**Required work:**
Can you render every line of the records below as a numbered list, leaving out the blank lines?

— begin —

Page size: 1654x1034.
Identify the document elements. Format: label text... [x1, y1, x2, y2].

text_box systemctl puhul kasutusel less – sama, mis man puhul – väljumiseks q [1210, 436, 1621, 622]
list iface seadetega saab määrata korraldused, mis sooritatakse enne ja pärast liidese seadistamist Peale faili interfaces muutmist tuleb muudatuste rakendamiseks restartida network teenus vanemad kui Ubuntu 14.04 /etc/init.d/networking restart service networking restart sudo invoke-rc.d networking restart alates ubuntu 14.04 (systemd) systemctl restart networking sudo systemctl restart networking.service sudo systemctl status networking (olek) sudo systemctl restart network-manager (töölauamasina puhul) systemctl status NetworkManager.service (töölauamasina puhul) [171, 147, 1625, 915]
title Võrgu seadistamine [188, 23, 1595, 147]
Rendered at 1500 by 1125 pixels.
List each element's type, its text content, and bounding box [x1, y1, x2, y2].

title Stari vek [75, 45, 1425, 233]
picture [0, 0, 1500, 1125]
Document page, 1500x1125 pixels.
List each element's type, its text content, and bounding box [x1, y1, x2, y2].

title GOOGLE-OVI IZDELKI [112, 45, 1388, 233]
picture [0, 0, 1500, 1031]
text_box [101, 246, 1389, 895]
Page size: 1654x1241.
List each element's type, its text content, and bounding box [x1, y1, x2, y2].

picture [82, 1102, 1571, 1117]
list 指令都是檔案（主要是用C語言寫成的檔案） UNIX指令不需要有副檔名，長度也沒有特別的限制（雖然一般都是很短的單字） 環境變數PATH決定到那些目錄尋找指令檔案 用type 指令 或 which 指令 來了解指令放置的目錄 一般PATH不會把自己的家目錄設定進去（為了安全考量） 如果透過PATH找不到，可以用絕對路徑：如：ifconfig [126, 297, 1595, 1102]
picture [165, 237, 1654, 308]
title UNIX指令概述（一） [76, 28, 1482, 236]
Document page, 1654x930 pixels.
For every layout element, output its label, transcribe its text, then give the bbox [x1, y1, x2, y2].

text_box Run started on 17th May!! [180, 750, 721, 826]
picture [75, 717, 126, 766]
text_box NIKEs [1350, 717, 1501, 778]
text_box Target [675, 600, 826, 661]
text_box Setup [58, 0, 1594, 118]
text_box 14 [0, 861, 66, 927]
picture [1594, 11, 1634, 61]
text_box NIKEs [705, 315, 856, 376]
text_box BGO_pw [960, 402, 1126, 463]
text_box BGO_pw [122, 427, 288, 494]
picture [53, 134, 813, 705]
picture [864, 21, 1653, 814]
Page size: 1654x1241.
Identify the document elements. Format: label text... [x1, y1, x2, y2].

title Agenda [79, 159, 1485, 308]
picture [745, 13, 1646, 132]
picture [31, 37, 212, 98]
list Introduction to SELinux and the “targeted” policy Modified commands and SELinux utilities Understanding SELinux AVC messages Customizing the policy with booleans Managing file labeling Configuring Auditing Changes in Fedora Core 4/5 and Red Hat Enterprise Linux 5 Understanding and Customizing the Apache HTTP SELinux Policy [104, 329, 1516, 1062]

— end —

**Written response:**
1. Page size: 1654x1034.
2. Identify the document elements. Format: label text... [x1, y1, x2, y2].
3. text_box systemctl puhul kasutusel less – sama, mis man puhul – väljumiseks q [1210, 436, 1621, 622]
4. list iface seadetega saab määrata korraldused, mis sooritatakse enne ja pärast liidese seadistamist Peale faili interfaces muutmist tuleb muudatuste rakendamiseks restartida network teenus vanemad kui Ubuntu 14.04 /etc/init.d/networking restart service networking restart sudo invoke-rc.d networking restart alates ubuntu 14.04 (systemd) systemctl restart networking sudo systemctl restart networking.service sudo systemctl status networking (olek) sudo systemctl restart network-manager (töölauamasina puhul) systemctl status NetworkManager.service (töölauamasina puhul) [171, 147, 1625, 915]
5. title Võrgu seadistamine [188, 23, 1595, 147]
6. Rendered at 1500 by 1125 pixels.
7. List each element's type, its text content, and bounding box [x1, y1, x2, y2].
8. title Stari vek [75, 45, 1425, 233]
9. picture [0, 0, 1500, 1125]
10. Document page, 1500x1125 pixels.
11. List each element's type, its text content, and bounding box [x1, y1, x2, y2].
12. title GOOGLE-OVI IZDELKI [112, 45, 1388, 233]
13. picture [0, 0, 1500, 1031]
14. text_box [101, 246, 1389, 895]
15. Page size: 1654x1241.
16. List each element's type, its text content, and bounding box [x1, y1, x2, y2].
17. picture [82, 1102, 1571, 1117]
18. list 指令都是檔案（主要是用C語言寫成的檔案） UNIX指令不需要有副檔名，長度也沒有特別的限制（雖然一般都是很短的單字） 環境變數PATH決定到那些目錄尋找指令檔案 用type 指令 或 which 指令 來了解指令放置的目錄 一般PATH不會把自己的家目錄設定進去（為了安全考量） 如果透過PATH找不到，可以用絕對路徑：如：ifconfig [126, 297, 1595, 1102]
19. picture [165, 237, 1654, 308]
20. title UNIX指令概述（一） [76, 28, 1482, 236]
21. Document page, 1654x930 pixels.
22. For every layout element, output its label, transcribe its text, then give the bbox [x1, y1, x2, y2].
23. text_box Run started on 17th May!! [180, 750, 721, 826]
24. picture [75, 717, 126, 766]
25. text_box NIKEs [1350, 717, 1501, 778]
26. text_box Target [675, 600, 826, 661]
27. text_box Setup [58, 0, 1594, 118]
28. text_box 14 [0, 861, 66, 927]
29. picture [1594, 11, 1634, 61]
30. text_box NIKEs [705, 315, 856, 376]
31. text_box BGO_pw [960, 402, 1126, 463]
32. text_box BGO_pw [122, 427, 288, 494]
33. picture [53, 134, 813, 705]
34. picture [864, 21, 1653, 814]
35. Page size: 1654x1241.
36. Identify the document elements. Format: label text... [x1, y1, x2, y2].
37. title Agenda [79, 159, 1485, 308]
38. picture [745, 13, 1646, 132]
39. picture [31, 37, 212, 98]
40. list Introduction to SELinux and the “targeted” policy Modified commands and SELinux utilities Understanding SELinux AVC messages Customizing the policy with booleans Managing file labeling Configuring Auditing Changes in Fedora Core 4/5 and Red Hat Enterprise Linux 5 Understanding and Customizing the Apache HTTP SELinux Policy [104, 329, 1516, 1062]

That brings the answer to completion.